[Extracted text]
════════

My first class of the day is usually asleep pretty much all period, some days. But I’m working on making mornings more exciting for them–and for me, when it comes right down to it.
And I’ve had glimmers of hopeful improvement.
“This is now my favorite class,” a boy exclaimed a few weeks ago after I used Gym Class Heroes’ Stereo Hearts music video to teach about metaphors. “I love that song!”
“You’re my favorite teacher,” another student told me this week. “You called my mom and said nice things about me, and she was so happy she gave me $30.”
(“You owe me half,” I said; “Yeah, right,” she said.)
“I love this class, now,” yet another said just yesterday. We were reading Shakespeare’s Two Gentlemen of Verona and to preempt giggles I had decided to replicate a note-taking activity I’d used a couple years ago when I taught The Wind in the Willows.
Before reading the play’s second act, I told students to write “Vocabulary” at the top of a blank sheet of paper.
“Then,” I said, “write this down. It must take up at least half of your page.” I wrote on the board: “ASS.”
Trying not to smile at my students’ snorting, I explained that while we know multiple definitions for the word, Shakespeare’s “ass” in this play probably meant “stupid, foolish, or stubborn person.”
“Write that definition down, below the word,” I said.
As they snickered and wrote, I moseyed around the room, and stopped at the desk of the best-behaved student in the classroom.
“J– L–!” I feigned shock. “What is this bad language you are writing on your paper! You should be ashamed!”

════════

[Problems to work on]
[a] Answer these questions from the teacher's post:
(i) Which music video did the teacher use to teach about metaphors?
(ii) How much money did the mom give her child after the teacher's phone call?
(iii) Which Shakespeare play was the class reading?
[b] Pull out the passage of the teacher's post between "My first class" and "of hopeful improvement.", inclusive.

[Dataset content]
════════

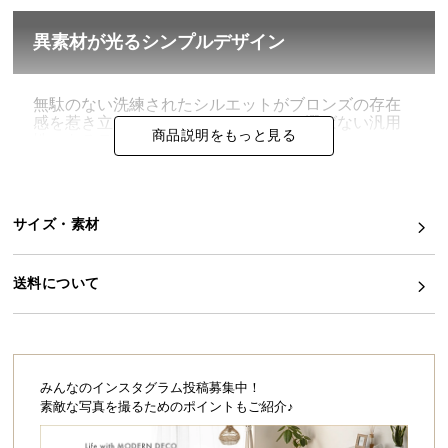
イ
異素材が光るシンプルデザイン
ン
テ
リ
無駄のない洗練されたシルエットがブロンズの存在
感を惹き立てます。コーディネートを選ばない汎用
ア
商品説明をもっと見る
性のあるデザインです。
コ
ー
デ
ィ
サイズ・素材
ネ
ー
送料について
ト
か
ら
探
す
みんなのインスタグラム投稿募集中！
素敵な写真を撮るためのポイントもご紹介♪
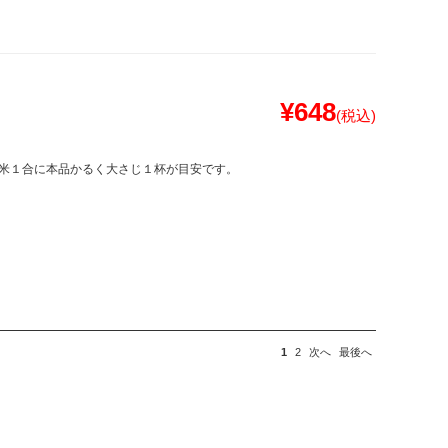
¥648
(税込)
米１合に本品かるく大さじ１杯が目安です。
1
2
次へ
最後へ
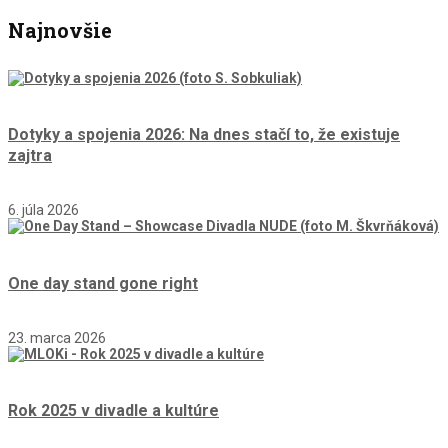
Najnovšie
Dotyky a spojenia 2026: Na dnes stačí to, že existuje
zajtra
6. júla 2026
One day stand gone right
23. marca 2026
Rok 2025 v divadle a kultúre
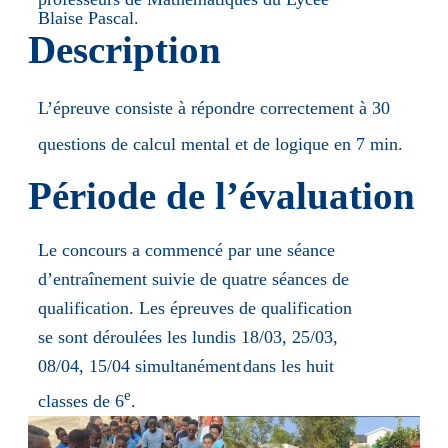
Blaise
Pascal.
Description
L’épreuve
consiste
à
répondre correctement
à
30
questions
de calcul
mental
et de logique
en
7
min.
Période
de
l’évaluation
Le concours a commencé par une séance
d’entraînement suivie de quatre séances de
qualification.
Les épreuves de qualification
se sont déroulées les lundis 18/03, 25/03,
08/04, 15/04 simultanément
dans
les huit
e
classes
de
6
.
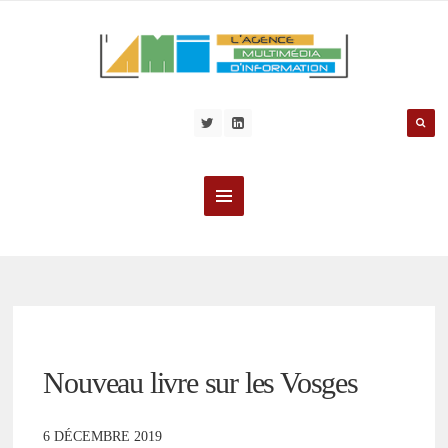
Nouveau livre sur les Vosges
6 DÉCEMBRE 2019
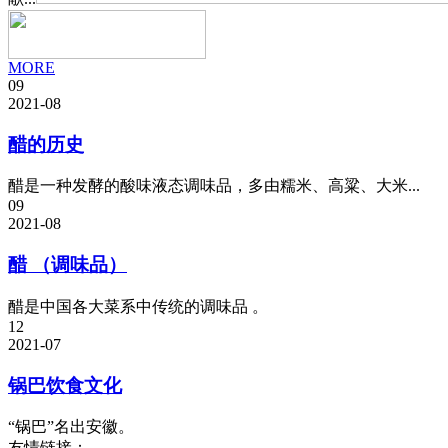
MORE
09
2021-08
醋的历史
醋是一种发酵的酸味液态调味品，多由糯米、高粱、大米...
09
2021-08
醋 （调味品）
醋是中国各大菜系中传统的调味品 。
12
2021-07
锅巴饮食文化
“锅巴”名出安徽。
友情链接：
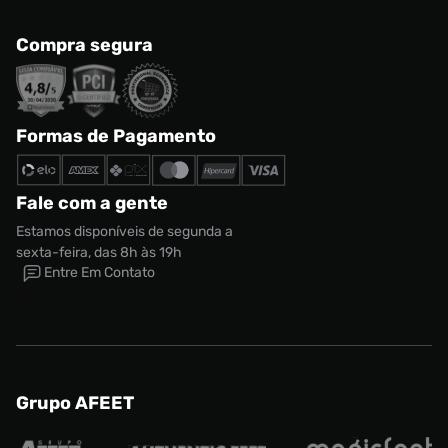
Compra segura
Formas de Pagamento
Fale com a gente
Estamos disponíveis de segunda a
sexta-feira, das 8h às 19h
Entre Em Contato
Grupo AFEET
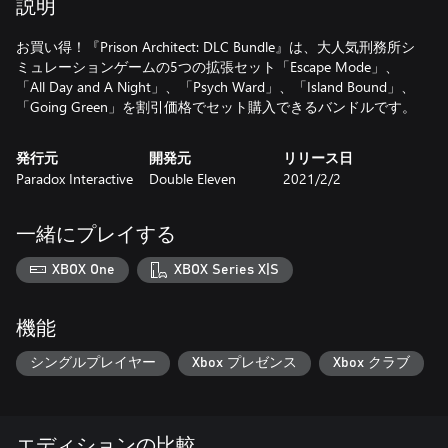
説明
お買い得！『Prison Architect: DLC Bundle』は、大人気刑務所シ
ミュレーションゲームの5つの拡張セット「Escape Mode」、
「All Day and A Night」、「Psych Ward」、「Island Bound」、
「Going Green」を割引価格でセット購入できるバンドルです。
発行元
開発元
リリース日
Paradox Interactive
Double Eleven
2021/2/2
一緒にプレイする
XBOX One
XBOX Series X|S
機能
シングルプレイヤー
Xbox プレゼンス
Xbox クラブ
エディションの比較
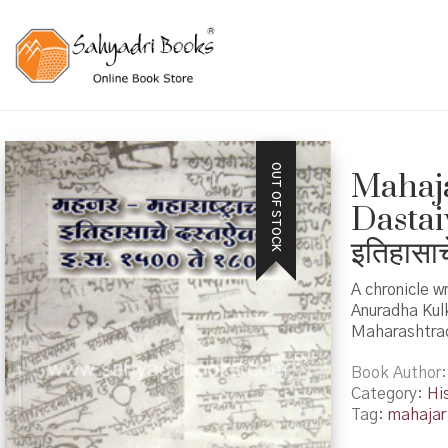
OUT OF STOCK
Mahaja
Dastaiw
इतिहासा
A chronicle w
Anuradha Kul
Maharashtrac
Book Author
Category:
Hi
Tag:
mahajar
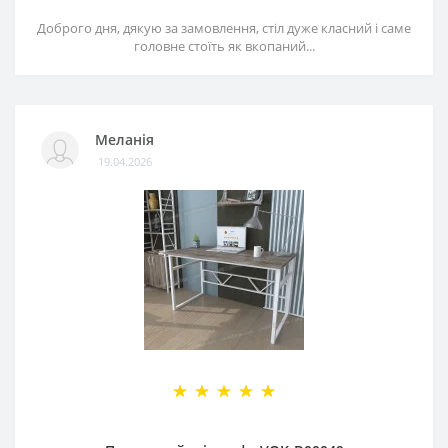
Доброго дня, дякую за замовлення, стіл дуже класний і саме
головне стоїть як вкопаний...
Меланія
19.04.2026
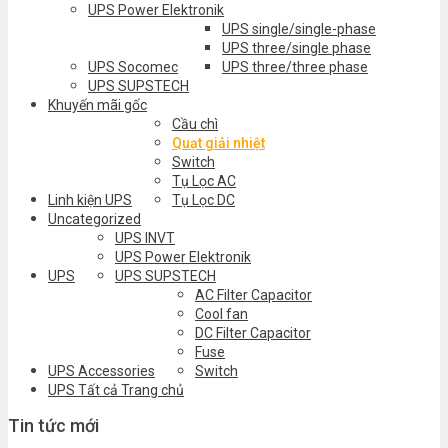
UPS Power Elektronik
UPS single/single-phase
UPS three/single phase
UPS Socomec
UPS three/three phase
UPS SUPSTECH
Khuyến mãi gốc
Cầu chì
Quạt giải nhiệt
Switch
Tụ Lọc AC
Linh kiện UPS
Tụ Lọc DC
Uncategorized
UPS INVT
UPS Power Elektronik
UPS
UPS SUPSTECH
AC Filter Capacitor
Cool fan
DC Filter Capacitor
Fuse
UPS Accessories
Switch
UPS Tất cả Trang chủ
Tin tức mới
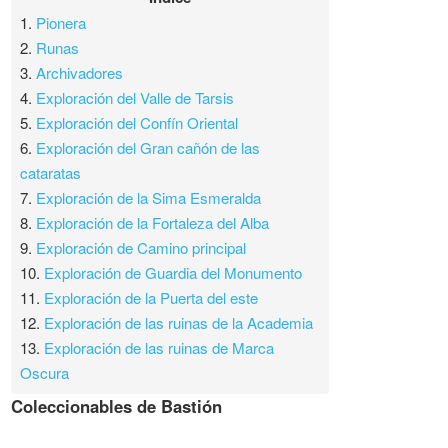
1.
Pionera
2.
Runas
3.
Archivadores
4.
Exploración del Valle de Tarsis
5.
Exploración del Confín Oriental
6.
Exploración del Gran cañón de las
cataratas
7.
Exploración de la Sima Esmeralda
8.
Exploración de la Fortaleza del Alba
9.
Exploración de Camino principal
10.
Exploración de Guardia del Monumento
11.
Exploración de la Puerta del este
12.
Exploración de las ruinas de la Academia
13.
Exploración de las ruinas de Marca
Oscura
Coleccionables de Bastión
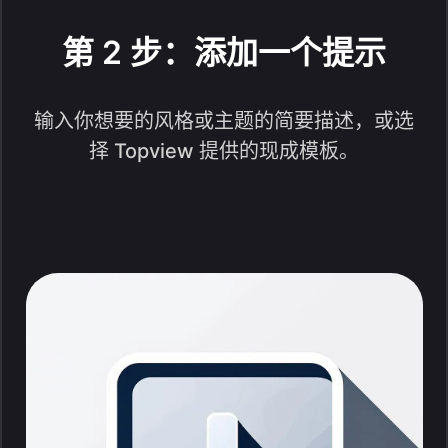
第 2 步：添加一个提示
输入你想要的风格或主题的简要描述，或选
择 Topview 提供的现成模板。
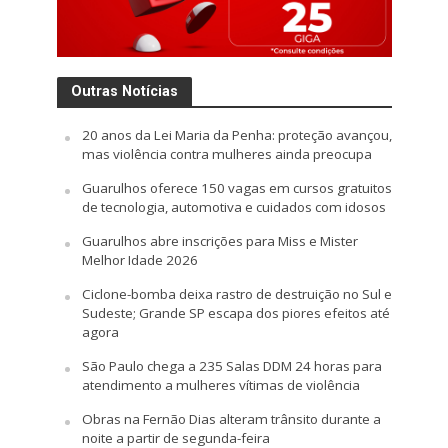
Outras Notícias
20 anos da Lei Maria da Penha: proteção avançou,
mas violência contra mulheres ainda preocupa
Guarulhos oferece 150 vagas em cursos gratuitos
de tecnologia, automotiva e cuidados com idosos
Guarulhos abre inscrições para Miss e Mister
Melhor Idade 2026
Ciclone-bomba deixa rastro de destruição no Sul e
Sudeste; Grande SP escapa dos piores efeitos até
agora
São Paulo chega a 235 Salas DDM 24 horas para
atendimento a mulheres vítimas de violência
Obras na Fernão Dias alteram trânsito durante a
noite a partir de segunda-feira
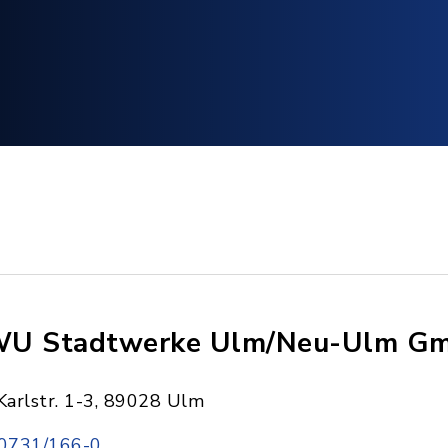
U Stadtwerke Ulm/Neu-Ulm G
Karlstr. 1-3, 89028 Ulm
0731/166-0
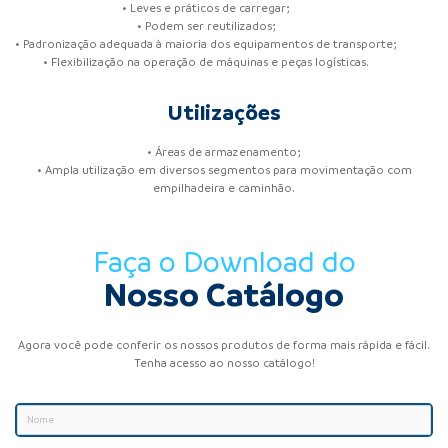
• Leves e práticos de carregar;
• Podem ser reutilizados;
• Padronização adequada à maioria dos equipamentos de transporte;
• Flexibilização na operação de máquinas e peças logísticas.
Utilizações
• Áreas de armazenamento;
• Ampla utilização em diversos segmentos para movimentação com
empilhadeira e caminhão.
Faça o Download do
Nosso Catálogo
Agora você pode conferir os nossos produtos de forma mais rápida e fácil.
Tenha acesso ao nosso catálogo!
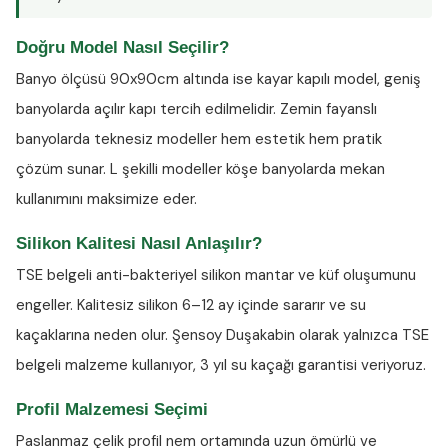
Doğru Model Nasıl Seçilir?
Banyo ölçüsü 90x90cm altında ise kayar kapılı model, geniş
banyolarda açılır kapı tercih edilmelidir. Zemin fayanslı
banyolarda teknesiz modeller hem estetik hem pratik
çözüm sunar. L şekilli modeller köşe banyolarda mekan
kullanımını maksimize eder.
Silikon Kalitesi Nasıl Anlaşılır?
TSE belgeli anti-bakteriyel silikon
mantar ve küf oluşumunu
engeller. Kalitesiz silikon 6–12 ay içinde sararır ve su
kaçaklarına neden olur. Şensoy Duşakabin olarak yalnızca TSE
belgeli malzeme kullanıyor, 3 yıl su kaçağı garantisi veriyoruz.
Profil Malzemesi Seçimi
Paslanmaz çelik profil nem ortamında uzun ömürlü ve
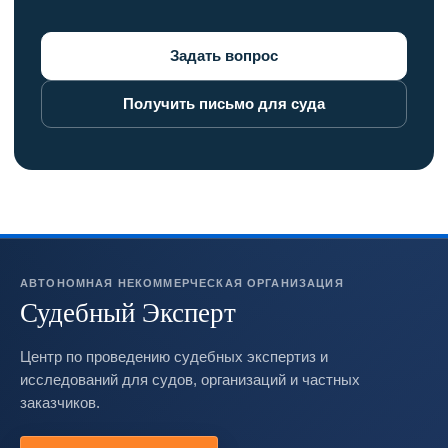
Задать вопрос
Получить письмо для суда
АВТОНОМНАЯ НЕКОММЕРЧЕСКАЯ ОРГАНИЗАЦИЯ
Судебный Эксперт
Центр по проведению судебных экспертиз и
исследований для судов, организаций и частных
заказчиков.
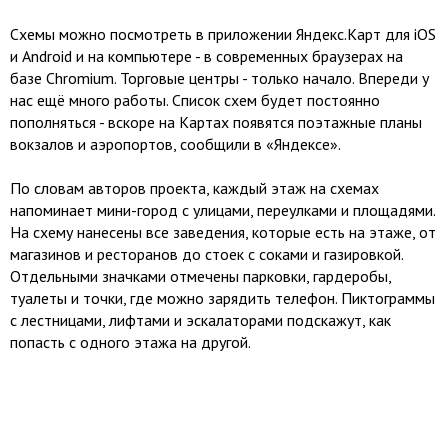
Схемы можно посмотреть в приложении Яндекс.Карт для iOS
и Android и на компьютере - в современных браузерах на
базе Chromium. Торговые центры - только начало. Впереди у
нас ещё много работы. Список схем будет постоянно
пополняться - вскоре на Картах появятся поэтажные планы
вокзалов и аэропортов, сообщили в «Яндексе».
По словам авторов проекта, каждый этаж на схемах
напоминает мини-город с улицами, переулками и площадями.
На схему нанесены все заведения, которые есть на этаже, от
магазинов и ресторанов до стоек с соками и газировкой.
Отдельными значками отмечены парковки, гардеробы,
туалеты и точки, где можно зарядить телефон. Пиктограммы
с лестницами, лифтами и эскалаторами подскажут, как
попасть с одного этажа на другой.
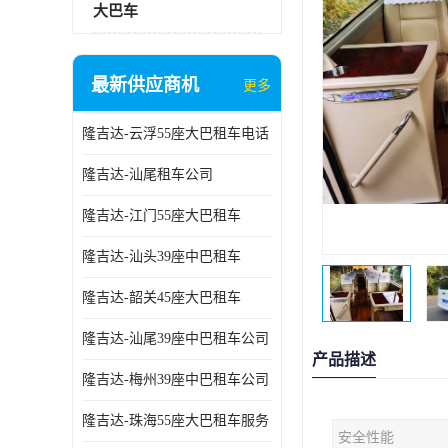
大巴车
最新供应商机
更多
隆吉达-云浮55座大巴租车电话
隆吉达-汕尾租车公司
隆吉达-江门55座大巴租车
隆吉达-汕头39座中巴租车
隆吉达-韶关45座大巴租车
隆吉达-汕尾39座中巴租车公司
产品描述
隆吉达-梅州39座中巴租车公司
隆吉达-珠海55座大巴租车服务
安全性能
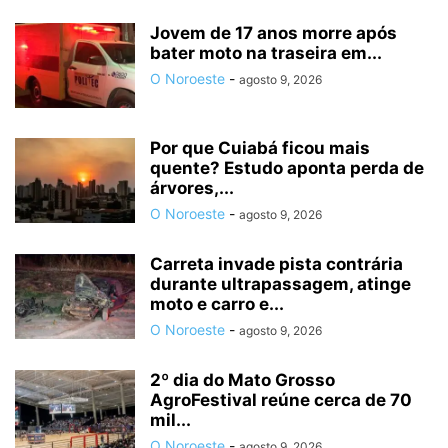
Jovem de 17 anos morre após
bater moto na traseira em...
O Noroeste
-
agosto 9, 2026
Por que Cuiabá ficou mais
quente? Estudo aponta perda de
árvores,...
O Noroeste
-
agosto 9, 2026
Carreta invade pista contrária
durante ultrapassagem, atinge
moto e carro e...
O Noroeste
-
agosto 9, 2026
2º dia do Mato Grosso
AgroFestival reúne cerca de 70
mil...
O Noroeste
-
agosto 9, 2026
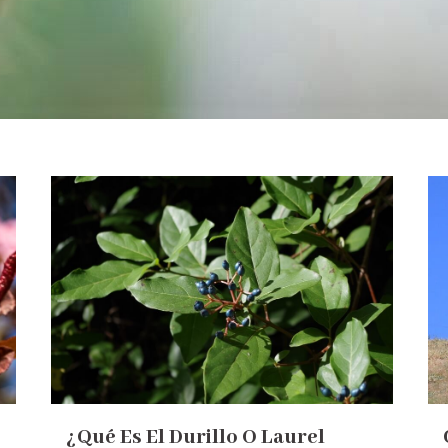
¿Qué Es El Durillo O Laurel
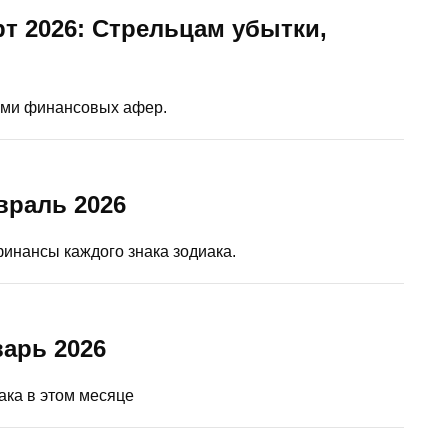
т 2026: Стрельцам убытки,
вами финансовых афер.
враль 2026
финансы каждого знака зодиака.
арь 2026
ака в этом месяце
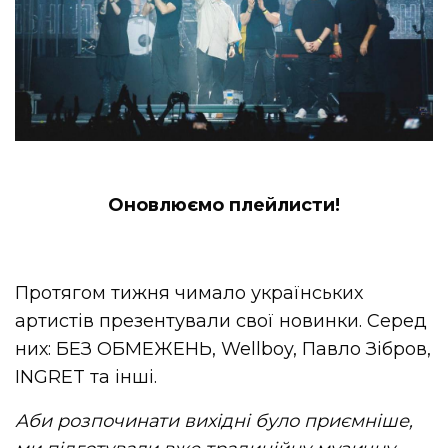
Оновлюємо плейлисти!
Протягом тижня чимало українських
артистів презентували свої новинки. Серед
них: БЕЗ ОБМЕЖЕНЬ, Wellboy, Павло Зібров,
INGRET та інші.
Аби розпочинати вихідні було приємніше,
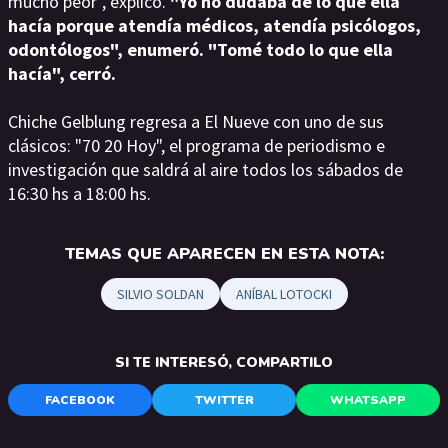
mucho peor", explicó.
"Yo no dudaba de lo que ella
hacía porque atendía médicos, atendía psicólogos,
odontólogos", enumeró. "Tomé todo lo que ella
hacía", cerró.
Chiche Gelblung regresa a El Nueve con uno de sus
clásicos: "70 20 Hoy", el programa de periodismo e
investigación que saldrá al aire todos los sábados de
16:30 hs a 18:00 hs.
TEMAS QUE APARECEN EN ESTA NOTA:
SILVIO SOLDAN
ANÍBAL LOTOCKI
SI TE INTERESÓ, COMPARTILO
FACEBOOK
TWITTER
WHATSAPP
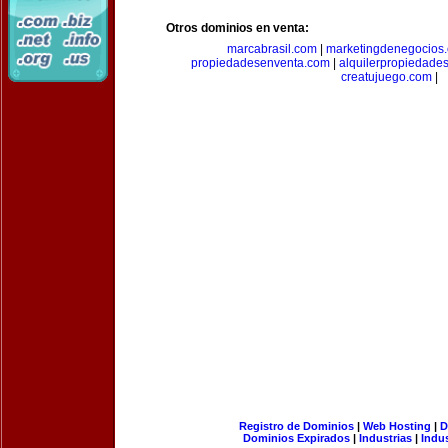
Otros dominios en venta:
marcabrasil.com
|
marketingdenegocios
propiedadesenventa.com
|
alquilerpropiedade
creatujuego.com
|
Registro de Dominios
|
Web Hosting
|
D
Dominios Expirados
|
Industrias
|
Indu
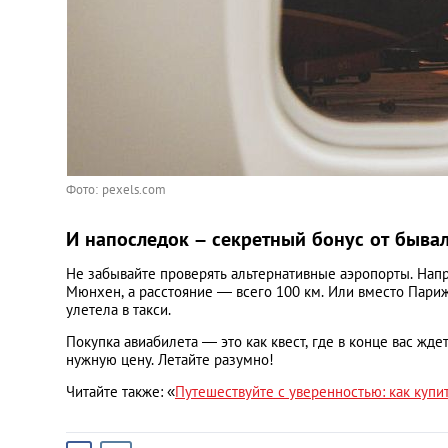
Фото: pexels.com
И напоследок – секретный бонус от быва
Не забывайте проверять альтернативные аэропорты. Нап
Мюнхен, а расстояние — всего 100 км. Или вместо Париж
улетела в такси.
Покупка авиабилета — это как квест, где в конце вас ждет
нужную цену. Летайте разумно!
Читайте также: «
Путешествуйте с уверенностью: как купи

════════

[Written answers]
[a]
(i) Gym Class Heroes' Stereo Hearts
(ii) $30
(iii) Two Gentlemen of Verona

[b]
My first class of the day is usually asleep pretty much all period, some days. But I’m working on making mornings more exciting for them–and for me, when it comes right down to it.
And I’ve had glimmers of hopeful improvement.